The Edo State Governor, Adams Oshiomhole, has revoked an agreement allowing medical students from Igbinedion University, Okada, to undergo training at the state’s specialist hospitals.
The government terminated the contract over a N350 million debt, the state Commissioner for Information, Louis Odion, said Tuesday in Benin.
Mr. Odion said the university had not paid anything to the government since a Memorandum of Understanding for the training of the students was signed on September 1, 2006.
“In view of the failure of the management of the Igbinedion University to honour the terms of a Memorandum of Understanding, MoU, entered into with the state government, Edo State Governor, Adams Oshiomhole, has approved the termination of same with immediate effect,” Mr. Odion said.
The MoU was signed during the Lucky Igbinedion administration to enable the university use the state-owned Central Hospital, Benin and Stella Obasanjo Hospital to train its medical students.
The former governor’s father, Gabriel Igbinedion, is the founder of the university named after himself.
The agreement was part of the condition by the Nigerian University Commission, NUC, and the Medical and Dental Council of Nigeria, MDCN, to grant accreditation to the university to train medical students in clinical specialties.
Under it, the Igbinedion University was to pay annual levy to the Edo State Government for the use of the two tertiary health facilities for which they charged their students commercial fees.
However, upon assumption of office in 2008, the Commissioner for Information said Mr. Oshiomhole found that not only had the terms of MOU been violated, but the university did not pay any money to the state government long after the agreement was signed.
“While the MOU in question enabled the Igbinedion University exclusive use of the facilities at the state-owned Central Hospital and Stella Obasanjo Hospital together with our highly skilled personnel /specialists paid by Edo taxpayers, the state-owned Ambrose Alli University was denied accreditation for medical course by NUC and MDCN for lack of a teaching hospital,” said Mr. Odion.
“In the circumstance, Ambrose Alli University practically became an orphan and had to depend on the generosity of the University of Benin Teaching Hospital and later the University of Jos Teaching Hospital and finally the Irrua Specialist Teaching Hospital for the sustenance of its own medical course.”
Mr.

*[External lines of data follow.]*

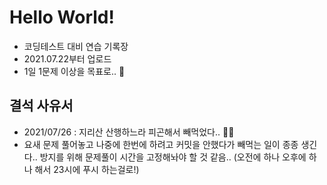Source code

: # Hello World!
- 코딩테스트 대비 연습 기록장
- 2021.07.22부터 업로드
- 1일 1문제 이상을 목표로..  :wave:


## 결석 사유서
- 2021/07/26 : 지리산 산행하느라 피곤해서 빼먹었다.. :mountain_biking_man:
- 요새 문제 풀어놓고 나중에 한번에 하려고 커밋을 안했다가 빼먹는 일이 종종 생긴다.. 방지를 위해 문제풀이 시간을 고정해놔야 할 것 같음.. (오전에 하나 오후에 하나 해서 23시에 푸시 하는걸로!)
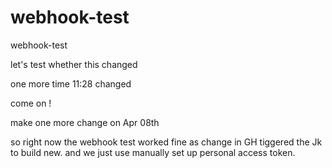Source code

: # webhook-test
webhook-test

let's test whether this changed

one more time
11:28 changed

come on !

make one more change on Apr 08th

so right now the webhook test worked fine as change in GH tiggered the Jk to build new. and we just use manually set up personal access token.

Odion said the state ministry of health had reviewed the annual fees for the use of the facilities and also invited the university management to settle its outstanding liabilities to the government.
But he said, the university wrote back and offered to pay only N50, 000 per month, a proposal the government turned down.
The commissioner said efforts to get the university’s management to pay the accumulated debt and also agree to an upward review of the annual charge, proved abortive.
“In the circumstance, the government is left with no other option than to terminate the MOU in public interest.
“The ministry of health has equally been directed to inform the NUC and the MDCN that the Benin Central Hospital and Stella Obasanjo Hospital will no longer be made available for the use of the medical students of Igbinedion University,” Mr. Odion.